Claiming that you have never used math in programming simply demonstrates that you are not programming for scientific purposes (writing a GUI for a CAD program is not the same as writing the underlying math structures). That's fine, and most surely is not intended as an insult. As with above, you are not everyone, and math has many benefits.

I say this as a person who has a degree in Math, and took everything possible in College for math (hated statistical math, but diff-eq was great). I don't sit and run differential equations all day, but do very well helping Engineers and Scientists that _do_ run heavy mathematical models. Hell, when I was in college the only way to learn computers was by being in a math program.

yeah yeah, get off my lawn!

Comment Re:Evolution (Score 1) 253

:-)

You make it sound like starving people are getting fat too.

If they are becoming obese, the particular individual has a surplus of caloric intake, if only for this year or month. This is not to say that they have proper nutrition. So I am not at all clear that the fact that there is obesity in the third world is confounding evidence.

Comment Re:Bullshit! (Score 1) 362

No. You can't back up the claim that "most"

First, you use the same "most" claim without any proof. Second, "most" can be proven by reading court transcripts. Sampling studies have been done, so "most" is surely provable. "Is it worth the time and effort required to go through all court data?" is a valid question, but something you need to ask since you used the same terminology based on some anecdotal information. Lastly, the propagandists are easy to find. Look at who funds particular groups and you will find answers. Their information is also easy to find, read articles submitted to nearly every source, listen to interviews on mass media, etc... This is not rocket science, you refusing to do any work at all.

Comment Level3 (Score 4, Interesting) 390

Level 3 Communications is (or at least was) a really great company to work with. When the company I worked for was a huge customer of theirs, they did anything and everything to satisfy us. The claim of them volunteering to install 10GE cards really does sound like something they'd just do to make a large customer happy.

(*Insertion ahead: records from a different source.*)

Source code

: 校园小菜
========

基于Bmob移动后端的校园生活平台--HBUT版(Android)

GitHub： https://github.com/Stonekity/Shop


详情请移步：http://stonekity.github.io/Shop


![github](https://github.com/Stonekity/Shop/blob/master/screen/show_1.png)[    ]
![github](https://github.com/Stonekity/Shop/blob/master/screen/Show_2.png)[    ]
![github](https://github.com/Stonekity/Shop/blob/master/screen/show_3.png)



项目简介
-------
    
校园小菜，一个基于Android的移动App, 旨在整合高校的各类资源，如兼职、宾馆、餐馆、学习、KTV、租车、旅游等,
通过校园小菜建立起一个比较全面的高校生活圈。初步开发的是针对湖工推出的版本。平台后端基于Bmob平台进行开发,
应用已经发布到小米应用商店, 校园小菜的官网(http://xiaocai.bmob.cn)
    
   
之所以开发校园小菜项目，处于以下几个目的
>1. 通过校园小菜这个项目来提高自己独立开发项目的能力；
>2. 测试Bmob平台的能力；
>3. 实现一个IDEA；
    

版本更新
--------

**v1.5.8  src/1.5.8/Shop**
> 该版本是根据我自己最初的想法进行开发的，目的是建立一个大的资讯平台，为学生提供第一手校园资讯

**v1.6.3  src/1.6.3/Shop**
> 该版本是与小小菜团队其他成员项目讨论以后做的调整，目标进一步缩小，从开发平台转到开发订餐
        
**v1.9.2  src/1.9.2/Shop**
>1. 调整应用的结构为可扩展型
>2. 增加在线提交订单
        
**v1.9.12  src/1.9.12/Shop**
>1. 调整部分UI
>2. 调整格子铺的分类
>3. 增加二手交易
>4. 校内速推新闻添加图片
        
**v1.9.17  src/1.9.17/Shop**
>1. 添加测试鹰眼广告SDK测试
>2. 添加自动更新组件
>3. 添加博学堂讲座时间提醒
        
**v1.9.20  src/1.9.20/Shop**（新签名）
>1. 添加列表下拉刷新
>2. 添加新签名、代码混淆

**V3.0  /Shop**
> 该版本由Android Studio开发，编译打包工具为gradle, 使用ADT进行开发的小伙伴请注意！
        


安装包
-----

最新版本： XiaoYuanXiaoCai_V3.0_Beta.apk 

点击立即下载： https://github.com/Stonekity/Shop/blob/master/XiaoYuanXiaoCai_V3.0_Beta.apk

I really miss working with them.

Comment US and UK "spreading the blame"?? (Score 4, Insightful) 503

From the summary:

U.S. and U.K. news organizations are studiously trying to spread the blame

WTF? Is this intended to somehow suggest that the USA and/or UK share some portion of blame?

The article linked in that part of the summary is a CNN article making the case that shoulder-fired missiles cannot reach 33,000 feet, so it must have been military gear. That's it... it even notes that both Russia and the Ukraine have such missiles.

This is news, and a news organization is reporting on it. Go figure. "trying to spread the blame"? "studiously", even! Really?